JB Hi-Fi’s low-fi branding helps it post bumper profit

Strong growth in its games and computer business and a tight rein on costs has helped JB Hi-Fi to record a bumper $65.1 million net profit in 2007-08, up 61% on last financial year.

Strong growth in its games and computer business and a tight rein on costs has helped JB Hi-Fi to record a bumper $65.1 million net profit in 2007-08, up 61% on last financial year.

The result exceeded the company’s $64 million profit guidance from earlier this year. Sales came in at $1.829 billion for 2007-08, up from $1.282 billion the preceding year, while gross margin was down slightly at 21.9%.

Chief executive Richard Uechtritz says he is particularly happy with the result given that the company’s strongest growing product lines were in lower margin segments like games and computers.

“We continue to grow our market share as recently opened stores mature, we open new stores, expand our offering and reduce our prices on the back of increased economies of scale and a continued focus on costs,” Uechtritz says.

Cost cutting has remained a key ingredient in JB Hi-Fi’s success, with its business costs down from 16% last year to 15.3% in 2007-08, contributing to an increase in EBIT margin to 5.6%.

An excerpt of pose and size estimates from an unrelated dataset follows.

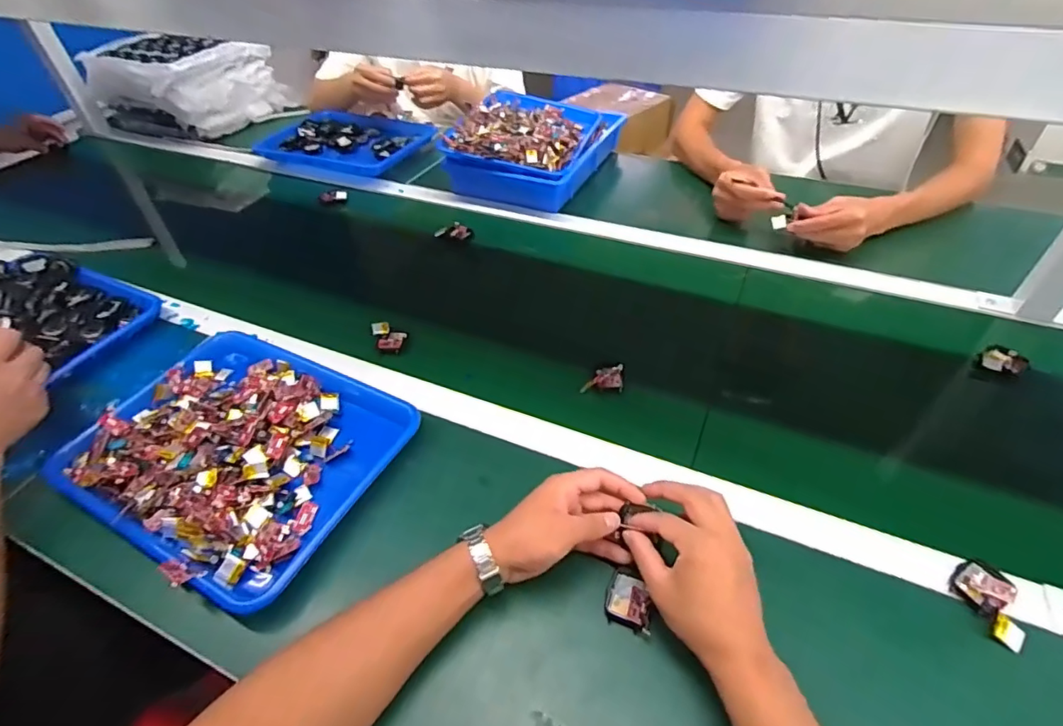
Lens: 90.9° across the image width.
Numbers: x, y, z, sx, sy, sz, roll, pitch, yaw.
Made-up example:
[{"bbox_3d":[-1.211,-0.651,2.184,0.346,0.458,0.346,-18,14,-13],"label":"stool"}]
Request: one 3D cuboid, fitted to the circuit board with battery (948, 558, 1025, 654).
[{"bbox_3d":[0.378,0.198,0.438,0.045,0.015,0.069,17,48,19],"label":"circuit board with battery"}]

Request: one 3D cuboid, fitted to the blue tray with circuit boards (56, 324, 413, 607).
[{"bbox_3d":[-0.314,0.084,0.575,0.330,0.049,0.260,22,50,23],"label":"blue tray with circuit boards"}]

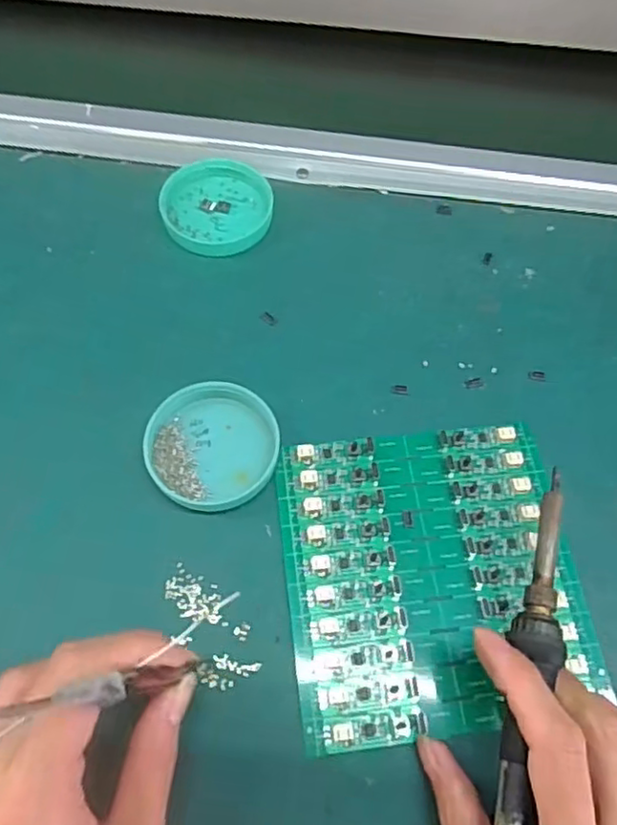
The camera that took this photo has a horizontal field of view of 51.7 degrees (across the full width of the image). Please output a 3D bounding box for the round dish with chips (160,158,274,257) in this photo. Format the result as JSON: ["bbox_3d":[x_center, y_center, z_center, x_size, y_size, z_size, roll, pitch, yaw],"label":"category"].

And the company’s low cost push doesn’t just contribute to the bottom line. Rob Lake, retail analyst and director with Orex Recruiters, says it also helps drive a successful marketing and branding strategy based around building a customer perception of value for money.

“They have convinced the market they are a very cheap offer across the entire range, especially at the bottom end, and are one of the few retailers of music hardware that is still booming – you could fire a cannon through Sanity shops and not hit anyone at the moment, but JB Hi-Fi is doing well,” Lake says.

The low-cost look may have started out as a by-product of the company’s low-cost strategy, but it is now a very deliberate marketing focus.

“In the last year or so they opened a new tidy store and it didn’t work, so they went back to hand written tickets and basic look associated with their stores. The grunginess is quite studied but very successful, and the market is convinced JB is the place to go for a bargain,” Lake says.

A healthy culture that seeks out and embraces improvement and change has also helped fireproof JB Hi-Fi from the tough conditions, Lake says.

“They have kept their model up-to-date, entering new sectors like computers and games, and the culture there is one of constant reinvention and challenging what they do,” he says.

But a big future question for the company is whether it will be able to maintain that culture if rumours of an planned acquisition of the company by retail monolith Woolworths come to fruition.

“If that happens it will be very interesting – Woolworths is a highly controlled organisation, managers are told exactly what to do and JBs is not like that at all, so it would be very difficult,” Lake says.

In the meantime, the company is not letting what Uechtritz calls the “weakest retail climate in years” stall its ongoing program of rapid expansion, with 21 new stores to open next year. Eight new stores will be opened in Perth, the most of any state, with four each planned for Queensland and New South Wales and one each for Victoria and the ACT.